TASK ITEM
Find every line below that contains the word "expenses" and copy it out.
MATERIAL SHOWN Start Marker
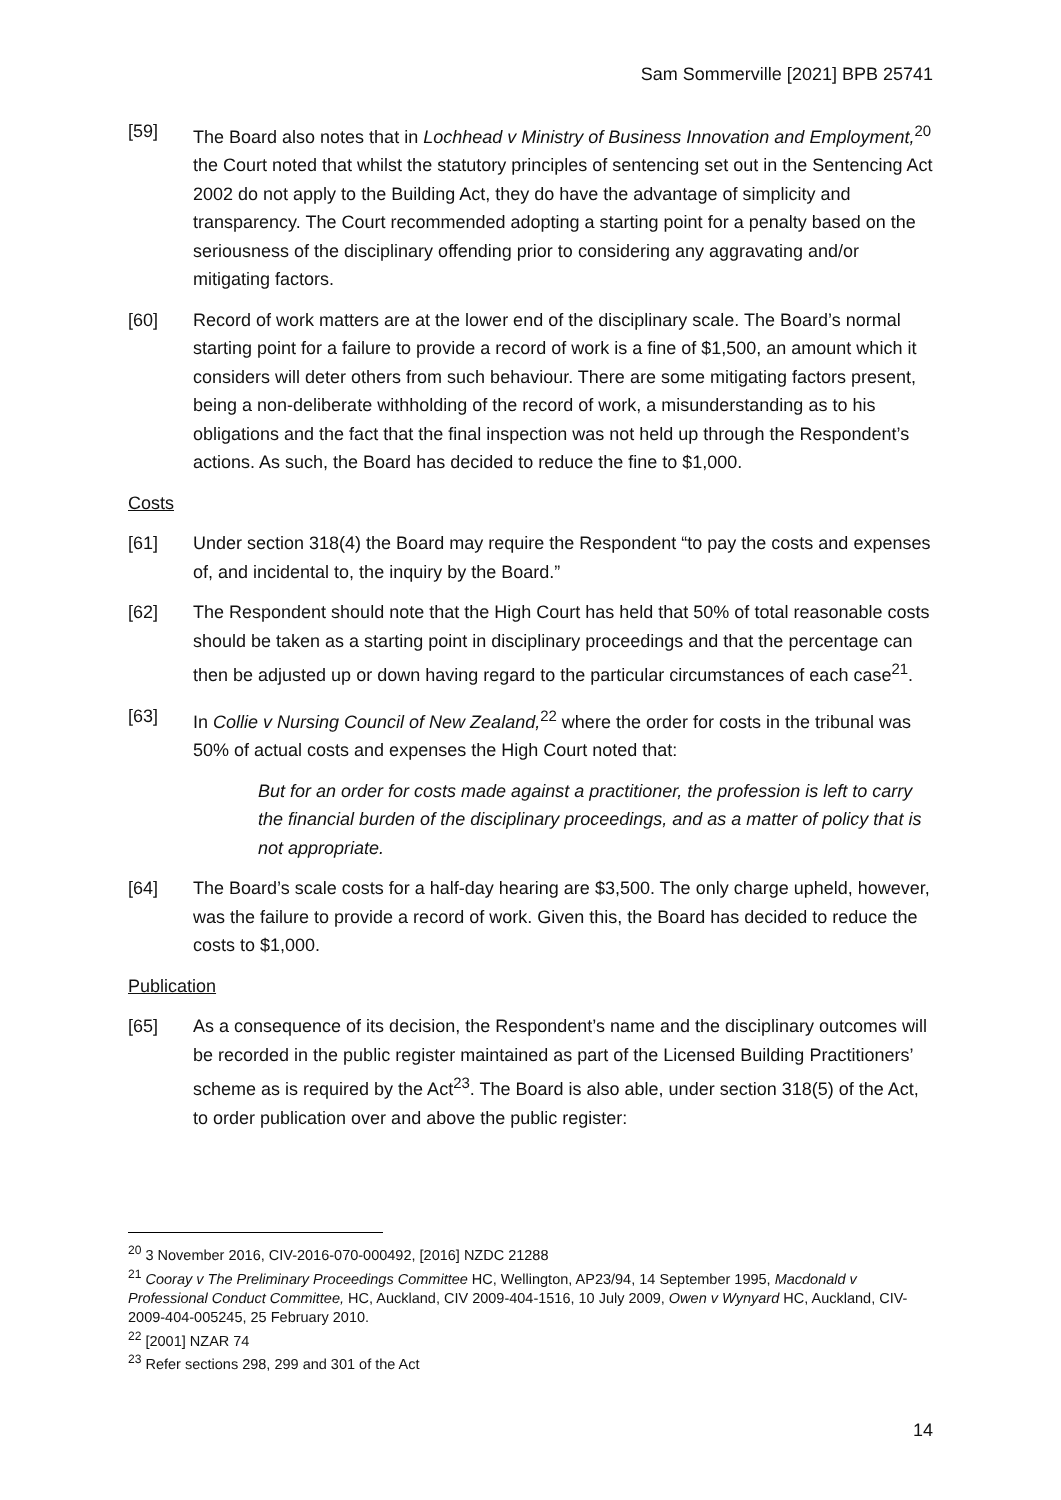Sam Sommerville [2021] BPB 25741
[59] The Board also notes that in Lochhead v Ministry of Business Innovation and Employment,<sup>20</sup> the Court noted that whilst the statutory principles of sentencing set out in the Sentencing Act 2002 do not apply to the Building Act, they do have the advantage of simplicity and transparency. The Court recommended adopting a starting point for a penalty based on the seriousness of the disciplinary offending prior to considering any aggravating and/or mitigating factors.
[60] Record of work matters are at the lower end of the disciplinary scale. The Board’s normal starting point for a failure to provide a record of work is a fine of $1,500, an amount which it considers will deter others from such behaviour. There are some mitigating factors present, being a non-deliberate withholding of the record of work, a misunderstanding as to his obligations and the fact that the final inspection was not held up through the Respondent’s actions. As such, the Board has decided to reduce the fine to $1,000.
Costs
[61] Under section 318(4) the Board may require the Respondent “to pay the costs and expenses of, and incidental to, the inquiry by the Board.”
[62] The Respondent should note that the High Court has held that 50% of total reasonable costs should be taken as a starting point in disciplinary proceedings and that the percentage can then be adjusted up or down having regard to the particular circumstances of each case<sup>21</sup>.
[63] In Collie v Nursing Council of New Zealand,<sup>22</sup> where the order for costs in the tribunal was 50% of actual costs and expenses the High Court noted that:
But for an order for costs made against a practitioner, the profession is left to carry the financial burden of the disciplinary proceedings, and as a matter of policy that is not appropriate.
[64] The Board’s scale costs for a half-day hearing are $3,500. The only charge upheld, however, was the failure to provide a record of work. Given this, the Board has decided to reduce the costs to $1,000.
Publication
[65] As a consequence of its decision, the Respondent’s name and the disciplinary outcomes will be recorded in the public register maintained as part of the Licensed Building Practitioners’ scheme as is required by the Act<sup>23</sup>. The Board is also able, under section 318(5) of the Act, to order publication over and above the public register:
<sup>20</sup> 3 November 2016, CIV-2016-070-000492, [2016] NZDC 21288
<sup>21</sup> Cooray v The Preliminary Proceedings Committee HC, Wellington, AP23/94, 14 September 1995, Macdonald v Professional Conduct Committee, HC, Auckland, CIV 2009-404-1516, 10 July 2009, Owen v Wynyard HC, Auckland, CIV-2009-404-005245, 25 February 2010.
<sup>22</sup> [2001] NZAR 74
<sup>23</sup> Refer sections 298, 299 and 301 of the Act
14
MATERIAL SHOWN End Marker
YOUR RESPONSE
[61] Under section 318(4) the Board may require the Respondent “to pay the costs and expenses of, and incidental to, the inquiry by the Board.”
[63] In Collie v Nursing Council of New Zealand,<sup>22</sup> where the order for costs in the tribunal was 50% of actual costs and expenses the High Court noted that:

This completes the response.